▶ _Directive_:
Retype each line below precisely and omit all images.

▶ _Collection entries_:
============
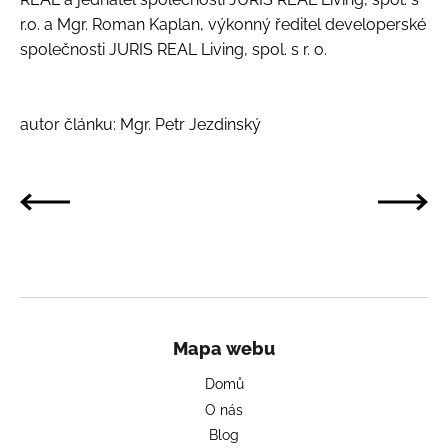
r.o. a Mgr. Roman Kaplan, výkonný ředitel developerské
společnosti JURIS REAL Living, spol. s r. o.
autor článku: Mgr. Petr Jezdinský
Mapa webu
Domů
O nás
Blog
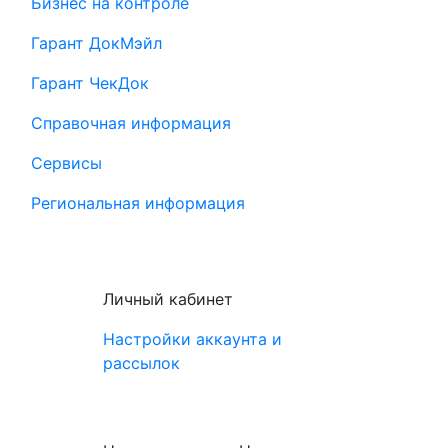
Бизнес на контроле
Гарант ДокМэйл
Гарант ЧекДок
Справочная информация
Сервисы
Региональная информация
Личный кабинет
Настройки аккаунта и
рассылок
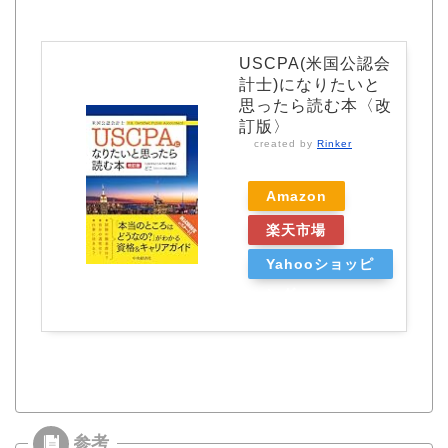
USCPA(米国公認会
計士)になりたいと
思ったら読む本〈改
訂版〉
created by
Rinker
Amazon
楽天市場
Yahooショッピ
ング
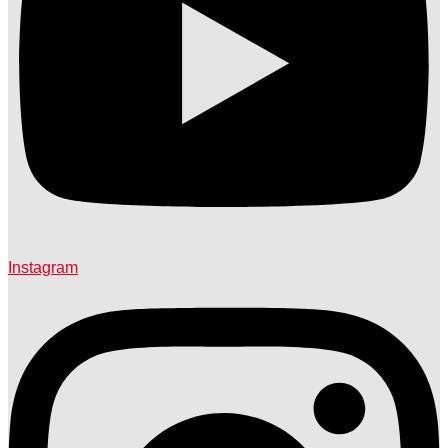
Instagram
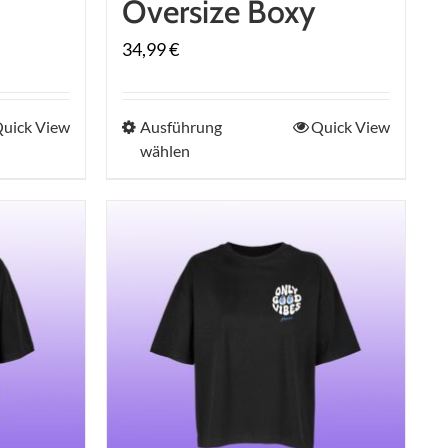
Oversize Boxy
34,99
€
Dieses
uick View
Ausführung
Quick View
wählen
Produkt
weist
mehrere
en
Varianten
auf.
Die
n
Optionen
können
auf
der
seite
Produktseite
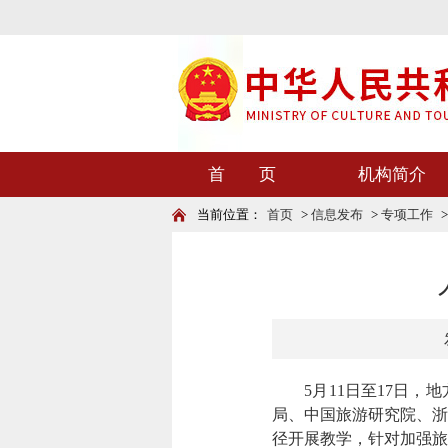
首 页
机构简介
当前位置：
首页
>
信息发布
>
专项工作
5月11日至17日
局、中国旅游研究院、浙
径开展教学，针对加强旅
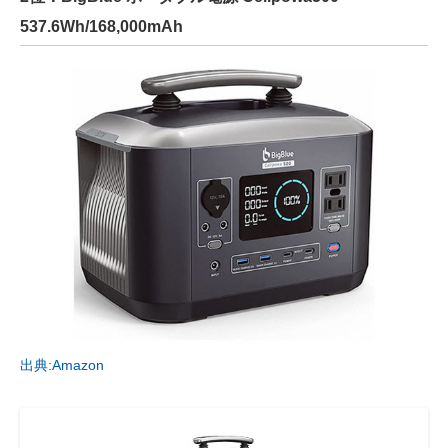
537.6Wh/168,000mAh
出典:Amazon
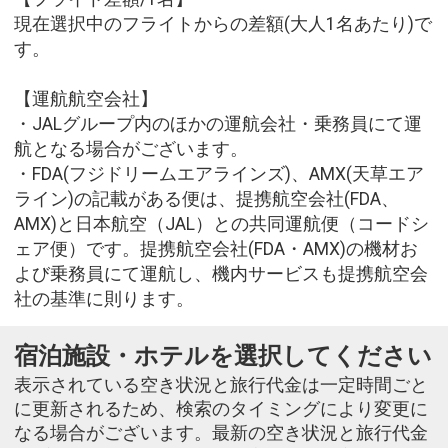
現在選択中のフライトからの差額(大人1名あたり)で
す。
【運航航空会社】
・JALグループ内のほかの運航会社・乗務員にて運
航となる場合がございます。
・FDA(フジドリームエアラインズ)、AMX(天草エア
ライン)の記載がある便は、提携航空会社(FDA、
AMX)と日本航空（JAL）との共同運航便（コードシ
ェア便）です。提携航空会社(FDA・AMX)の機材お
よび乗務員にて運航し、機内サービスも提携航空会
社の基準に則ります。
宿泊施設・ホテルを選択してください
表示されている空き状況と旅行代金は一定時間ごと
に更新されるため、検索のタイミングにより変更に
なる場合がございます。最新の空き状況と旅行代金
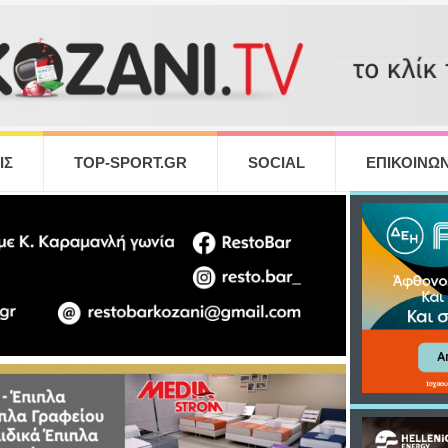
ΙΣ
TOP-SPORT.GR
SOCIAL
ΕΠΙΚΟΙΝΩΝ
============
▶ _Result below_:
r.o. a Mgr. Roman Kaplan, výkonný ředitel developerské
společnosti JURIS REAL Living, spol. s r. o.
autor článku: Mgr. Petr Jezdinský
Mapa webu
Domů
O nás
Blog
Бизнес на контроле
Гарант ДокМэйл
Гарант ЧекДок
Справочная информация
Сервисы
Региональная информация
Личный кабинет
Настройки аккаунта и
рассылок
USCPA(米国公認会
計士)になりたいと
思ったら読む本〈改
訂版〉
created by
Rinker
Amazon
楽天市場
Yahooショッピ
ング
Instagram
Oversize Boxy
34,99
€
Dieses
uick View
Ausführung
Quick View
wählen
Produkt
weist
mehrere
en
Varianten
auf.
Die
n
Optionen
können
auf
der
seite
Produktseite
首 页
机构简介
当前位置：
首页
>
信息发布
>
专项工作
5月11日至17日
局、中国旅游研究院、浙
径开展教学，针对加强旅
537.6Wh/168,000mAh
出典:Amazon
現在選択中のフライトからの差額(大人1名あたり)で
す。
【運航航空会社】
・JALグループ内のほかの運航会社・乗務員にて運
航となる場合がございます。
・FDA(フジドリームエアラインズ)、AMX(天草エア
ライン)の記載がある便は、提携航空会社(FDA、
AMX)と日本航空（JAL）との共同運航便（コードシ
ェア便）です。提携航空会社(FDA・AMX)の機材お
よび乗務員にて運航し、機内サービスも提携航空会
社の基準に則ります。
宿泊施設・ホテルを選択してください
表示されている空き状況と旅行代金は一定時間ごと
に更新されるため、検索のタイミングにより変更に
なる場合がございます。最新の空き状況と旅行代金
ΙΣ
TOP-SPORT.GR
SOCIAL
ΕΠΙΚΟΙΝΩΝ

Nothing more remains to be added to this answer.